Par exemple, penser à faire un album entièrement rock, avec à peine une ou deux chansons plus mollo (mais pas douces), un disque jalonné de sons électro et de guitares électriques, percutant et fait pour être écouté fort - par moments, ça sonne comme du Metallica doublé de Madonna, mais en français, vous voyez ce que je veux dire? Or, par le passé, toutes les rockeuses du Québec se sont assagies, généralement à partir du troisième album, histoire de mieux «passer à la radio» québécoise, gourmande de ballades. Pourquoi Marie-Mai n'a-t-elle pas eu peur? «Qui ne risque rien n'a rien. Je n'aime pas ça, les zones de confort. Je suis tout à fait capable de faire des chansons plus douces, il n'est pas dit qu'un jour, je ne ferai pas un disque plus ballade ou plus jazzy ou plus acoustique, mais ce serait des «projets» parallèles. Moi, j'ai besoin d'énergie, de rythme soutenu, j'aime que le monde ait un surplus d'oxygène dans les poumons à la fin d'une chanson, qu'on hyperventile un peu.»

«Tu pourrais faire un spectacle sur un tabouret, lui répond Fred, mais au bout de cinq représentations, tu t'ennuierais. Les projets de toutes sortes pullulent de toute façon: tenter de nouveau de conquérir le marché français, chanter en anglais (il y en a une sur l'album, Do You).

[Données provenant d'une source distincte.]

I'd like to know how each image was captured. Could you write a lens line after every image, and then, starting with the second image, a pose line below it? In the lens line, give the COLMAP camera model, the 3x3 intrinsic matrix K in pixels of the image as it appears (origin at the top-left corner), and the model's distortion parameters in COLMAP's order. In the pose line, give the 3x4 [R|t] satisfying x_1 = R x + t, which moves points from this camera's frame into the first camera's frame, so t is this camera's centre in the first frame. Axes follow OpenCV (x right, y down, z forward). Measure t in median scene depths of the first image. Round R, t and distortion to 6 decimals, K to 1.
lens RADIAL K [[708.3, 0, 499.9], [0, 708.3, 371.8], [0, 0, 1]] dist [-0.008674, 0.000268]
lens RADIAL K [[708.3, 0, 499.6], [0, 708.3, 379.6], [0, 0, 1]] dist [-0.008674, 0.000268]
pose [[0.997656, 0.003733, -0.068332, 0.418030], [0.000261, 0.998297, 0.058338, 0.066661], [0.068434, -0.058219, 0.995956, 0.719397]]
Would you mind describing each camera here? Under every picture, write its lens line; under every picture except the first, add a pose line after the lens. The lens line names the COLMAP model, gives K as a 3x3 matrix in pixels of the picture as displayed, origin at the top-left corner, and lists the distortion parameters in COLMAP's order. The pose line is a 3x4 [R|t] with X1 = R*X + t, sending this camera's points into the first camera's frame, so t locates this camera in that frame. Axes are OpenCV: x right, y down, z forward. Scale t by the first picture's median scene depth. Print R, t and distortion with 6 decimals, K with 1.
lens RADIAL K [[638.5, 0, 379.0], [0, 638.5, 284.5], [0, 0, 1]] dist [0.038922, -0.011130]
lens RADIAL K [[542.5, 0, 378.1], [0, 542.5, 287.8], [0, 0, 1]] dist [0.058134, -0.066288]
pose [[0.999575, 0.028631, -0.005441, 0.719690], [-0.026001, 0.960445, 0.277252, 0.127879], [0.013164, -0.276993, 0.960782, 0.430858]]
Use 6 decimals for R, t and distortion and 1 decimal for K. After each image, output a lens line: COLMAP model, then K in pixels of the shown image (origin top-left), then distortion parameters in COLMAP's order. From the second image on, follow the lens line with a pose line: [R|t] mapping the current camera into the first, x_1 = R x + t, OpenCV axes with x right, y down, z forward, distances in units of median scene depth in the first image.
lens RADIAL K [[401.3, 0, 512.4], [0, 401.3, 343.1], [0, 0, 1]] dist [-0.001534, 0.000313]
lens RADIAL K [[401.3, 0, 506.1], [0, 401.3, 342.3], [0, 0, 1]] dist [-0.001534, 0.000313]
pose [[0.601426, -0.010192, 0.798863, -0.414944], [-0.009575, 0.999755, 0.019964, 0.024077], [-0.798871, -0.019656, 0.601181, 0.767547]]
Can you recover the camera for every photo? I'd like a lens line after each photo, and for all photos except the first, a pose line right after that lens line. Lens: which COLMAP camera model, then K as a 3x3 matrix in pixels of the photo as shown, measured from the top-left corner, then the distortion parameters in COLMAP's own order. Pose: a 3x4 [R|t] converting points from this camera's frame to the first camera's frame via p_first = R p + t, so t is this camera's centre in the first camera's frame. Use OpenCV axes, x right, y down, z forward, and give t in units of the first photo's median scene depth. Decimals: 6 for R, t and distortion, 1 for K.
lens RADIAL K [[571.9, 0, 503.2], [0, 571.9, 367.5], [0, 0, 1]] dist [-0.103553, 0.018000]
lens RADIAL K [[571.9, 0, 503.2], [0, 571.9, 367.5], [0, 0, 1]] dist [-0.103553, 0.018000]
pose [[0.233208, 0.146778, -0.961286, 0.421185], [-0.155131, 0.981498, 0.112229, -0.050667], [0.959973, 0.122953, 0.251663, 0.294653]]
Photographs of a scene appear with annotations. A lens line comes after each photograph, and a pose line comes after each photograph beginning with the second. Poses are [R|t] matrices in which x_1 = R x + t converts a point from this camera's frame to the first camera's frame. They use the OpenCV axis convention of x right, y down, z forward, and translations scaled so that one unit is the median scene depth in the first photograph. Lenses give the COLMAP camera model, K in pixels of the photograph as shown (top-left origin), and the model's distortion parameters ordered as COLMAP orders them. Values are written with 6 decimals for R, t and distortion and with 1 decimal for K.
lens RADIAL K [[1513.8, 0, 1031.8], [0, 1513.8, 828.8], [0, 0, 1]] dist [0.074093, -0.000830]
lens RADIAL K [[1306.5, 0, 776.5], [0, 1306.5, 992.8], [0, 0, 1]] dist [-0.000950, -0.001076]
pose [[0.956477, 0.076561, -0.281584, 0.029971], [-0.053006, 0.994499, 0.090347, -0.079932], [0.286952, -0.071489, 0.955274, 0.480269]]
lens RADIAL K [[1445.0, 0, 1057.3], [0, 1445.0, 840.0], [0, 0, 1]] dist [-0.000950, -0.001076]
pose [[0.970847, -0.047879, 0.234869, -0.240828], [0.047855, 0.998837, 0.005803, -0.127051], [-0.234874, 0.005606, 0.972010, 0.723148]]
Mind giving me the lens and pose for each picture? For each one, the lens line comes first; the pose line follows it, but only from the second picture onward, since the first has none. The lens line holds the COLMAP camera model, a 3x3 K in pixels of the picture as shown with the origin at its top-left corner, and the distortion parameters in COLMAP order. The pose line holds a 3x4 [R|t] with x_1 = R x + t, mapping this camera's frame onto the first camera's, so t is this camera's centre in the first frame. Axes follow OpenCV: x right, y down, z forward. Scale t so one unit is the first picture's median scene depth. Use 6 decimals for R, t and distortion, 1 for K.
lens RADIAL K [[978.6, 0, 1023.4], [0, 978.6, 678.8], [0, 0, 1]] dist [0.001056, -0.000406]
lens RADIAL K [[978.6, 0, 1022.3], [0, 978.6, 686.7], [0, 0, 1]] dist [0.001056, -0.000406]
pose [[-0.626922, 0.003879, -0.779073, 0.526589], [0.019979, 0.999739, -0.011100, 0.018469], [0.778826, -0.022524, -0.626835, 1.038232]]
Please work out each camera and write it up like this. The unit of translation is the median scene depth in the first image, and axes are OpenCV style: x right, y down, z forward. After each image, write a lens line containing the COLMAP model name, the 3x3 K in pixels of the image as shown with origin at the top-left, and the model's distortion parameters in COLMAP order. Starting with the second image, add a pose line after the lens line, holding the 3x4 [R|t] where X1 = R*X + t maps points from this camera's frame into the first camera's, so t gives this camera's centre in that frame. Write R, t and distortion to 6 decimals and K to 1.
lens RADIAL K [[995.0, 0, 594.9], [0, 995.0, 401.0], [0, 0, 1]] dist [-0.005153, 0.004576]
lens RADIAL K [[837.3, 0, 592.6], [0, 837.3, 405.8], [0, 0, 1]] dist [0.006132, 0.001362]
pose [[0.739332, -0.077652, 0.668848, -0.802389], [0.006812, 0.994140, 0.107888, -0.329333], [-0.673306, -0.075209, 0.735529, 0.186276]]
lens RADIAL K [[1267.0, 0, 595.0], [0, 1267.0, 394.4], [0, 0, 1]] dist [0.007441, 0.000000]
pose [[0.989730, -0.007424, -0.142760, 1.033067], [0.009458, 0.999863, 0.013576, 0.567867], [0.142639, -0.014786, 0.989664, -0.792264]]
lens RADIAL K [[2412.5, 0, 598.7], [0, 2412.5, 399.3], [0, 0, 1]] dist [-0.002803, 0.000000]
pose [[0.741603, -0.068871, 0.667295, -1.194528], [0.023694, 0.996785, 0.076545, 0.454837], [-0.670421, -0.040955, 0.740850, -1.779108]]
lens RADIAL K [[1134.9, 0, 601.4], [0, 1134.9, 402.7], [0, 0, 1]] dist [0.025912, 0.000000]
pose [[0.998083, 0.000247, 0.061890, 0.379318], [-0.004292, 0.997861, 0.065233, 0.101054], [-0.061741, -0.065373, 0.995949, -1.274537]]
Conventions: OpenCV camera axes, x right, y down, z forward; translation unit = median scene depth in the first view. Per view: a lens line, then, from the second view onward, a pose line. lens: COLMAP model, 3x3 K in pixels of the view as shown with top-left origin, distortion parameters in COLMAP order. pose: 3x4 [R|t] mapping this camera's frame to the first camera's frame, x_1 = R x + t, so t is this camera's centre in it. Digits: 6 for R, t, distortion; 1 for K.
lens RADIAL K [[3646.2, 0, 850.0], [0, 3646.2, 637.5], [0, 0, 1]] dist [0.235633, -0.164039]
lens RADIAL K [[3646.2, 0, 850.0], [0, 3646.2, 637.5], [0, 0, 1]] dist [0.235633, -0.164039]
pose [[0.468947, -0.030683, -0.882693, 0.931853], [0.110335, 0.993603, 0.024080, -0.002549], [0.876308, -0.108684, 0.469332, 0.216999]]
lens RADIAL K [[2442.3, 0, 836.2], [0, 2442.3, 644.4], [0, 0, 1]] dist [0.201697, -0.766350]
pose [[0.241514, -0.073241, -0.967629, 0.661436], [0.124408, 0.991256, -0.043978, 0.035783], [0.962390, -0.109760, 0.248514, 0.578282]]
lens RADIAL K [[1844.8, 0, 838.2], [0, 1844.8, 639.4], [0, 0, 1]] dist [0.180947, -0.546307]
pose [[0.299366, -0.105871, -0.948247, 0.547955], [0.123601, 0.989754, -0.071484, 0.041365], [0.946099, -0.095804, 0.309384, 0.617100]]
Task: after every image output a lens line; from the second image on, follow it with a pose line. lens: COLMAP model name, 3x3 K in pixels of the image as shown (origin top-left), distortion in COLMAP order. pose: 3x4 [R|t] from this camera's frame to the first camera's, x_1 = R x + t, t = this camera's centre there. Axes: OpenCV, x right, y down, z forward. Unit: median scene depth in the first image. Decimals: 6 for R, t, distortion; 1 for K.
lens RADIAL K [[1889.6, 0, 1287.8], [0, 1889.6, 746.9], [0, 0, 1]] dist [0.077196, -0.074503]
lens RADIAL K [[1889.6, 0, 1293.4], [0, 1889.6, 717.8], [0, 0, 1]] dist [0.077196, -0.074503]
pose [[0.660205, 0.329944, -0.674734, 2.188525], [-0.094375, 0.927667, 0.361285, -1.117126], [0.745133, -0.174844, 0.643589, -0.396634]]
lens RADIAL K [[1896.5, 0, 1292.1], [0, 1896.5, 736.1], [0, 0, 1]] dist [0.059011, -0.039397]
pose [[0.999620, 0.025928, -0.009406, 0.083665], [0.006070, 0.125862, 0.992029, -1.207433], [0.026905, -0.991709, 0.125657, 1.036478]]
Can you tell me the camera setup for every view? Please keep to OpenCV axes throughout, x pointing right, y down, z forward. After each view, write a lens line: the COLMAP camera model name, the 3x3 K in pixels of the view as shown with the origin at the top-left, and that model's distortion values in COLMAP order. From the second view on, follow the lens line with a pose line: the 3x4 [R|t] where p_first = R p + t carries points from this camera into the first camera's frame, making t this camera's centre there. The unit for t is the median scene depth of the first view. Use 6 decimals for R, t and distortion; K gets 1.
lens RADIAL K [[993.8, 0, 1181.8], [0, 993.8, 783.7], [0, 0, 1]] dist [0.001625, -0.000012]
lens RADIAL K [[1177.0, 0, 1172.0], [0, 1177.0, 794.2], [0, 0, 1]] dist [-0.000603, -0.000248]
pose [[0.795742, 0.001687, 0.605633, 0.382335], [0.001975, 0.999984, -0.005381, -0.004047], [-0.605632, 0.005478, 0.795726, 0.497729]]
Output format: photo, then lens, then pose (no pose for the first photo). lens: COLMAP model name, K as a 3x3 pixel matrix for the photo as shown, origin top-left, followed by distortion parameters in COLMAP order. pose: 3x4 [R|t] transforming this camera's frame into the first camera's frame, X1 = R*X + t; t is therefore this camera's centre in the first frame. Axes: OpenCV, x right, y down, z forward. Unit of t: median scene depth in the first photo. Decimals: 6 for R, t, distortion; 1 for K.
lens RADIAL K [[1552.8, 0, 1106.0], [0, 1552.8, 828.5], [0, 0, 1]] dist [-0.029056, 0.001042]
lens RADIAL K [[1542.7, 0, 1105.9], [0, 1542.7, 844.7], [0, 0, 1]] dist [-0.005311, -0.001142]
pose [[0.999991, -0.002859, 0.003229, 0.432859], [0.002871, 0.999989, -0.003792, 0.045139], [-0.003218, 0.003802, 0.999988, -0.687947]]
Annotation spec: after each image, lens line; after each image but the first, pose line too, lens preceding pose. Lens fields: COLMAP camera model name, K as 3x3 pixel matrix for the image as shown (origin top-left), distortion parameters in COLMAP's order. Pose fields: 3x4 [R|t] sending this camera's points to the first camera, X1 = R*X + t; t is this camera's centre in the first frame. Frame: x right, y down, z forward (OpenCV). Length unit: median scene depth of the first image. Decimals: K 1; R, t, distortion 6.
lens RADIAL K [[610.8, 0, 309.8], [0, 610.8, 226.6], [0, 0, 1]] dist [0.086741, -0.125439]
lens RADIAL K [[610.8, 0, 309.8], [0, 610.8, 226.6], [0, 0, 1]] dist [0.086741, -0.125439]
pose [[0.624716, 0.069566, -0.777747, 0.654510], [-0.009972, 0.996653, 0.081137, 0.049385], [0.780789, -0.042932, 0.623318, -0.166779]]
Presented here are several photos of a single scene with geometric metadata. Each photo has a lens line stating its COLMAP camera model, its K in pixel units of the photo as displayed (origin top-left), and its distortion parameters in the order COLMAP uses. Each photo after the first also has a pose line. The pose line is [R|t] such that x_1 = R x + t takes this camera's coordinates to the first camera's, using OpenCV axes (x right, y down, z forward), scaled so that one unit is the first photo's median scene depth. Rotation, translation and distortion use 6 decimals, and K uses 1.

«OK, là, je vais avoir l'air de prêcher pour ma blonde, conclut Fred St-Gelais, mais Marie a trois métiers: le métier d'auteur-compositeur, le métier d'interprète et le métier de star - car c'en est un en soi. Et Marie est capable d'exercer ces trois métiers. C'est pas tout le monde qui l'est.» Sous sa belle frange noire, l'auteure-compositrice-interprète-star regarde son chum, lui sourit... et relance la discussion. Quand on les a quittés, ce n'était pas fini... Heureuse attraction.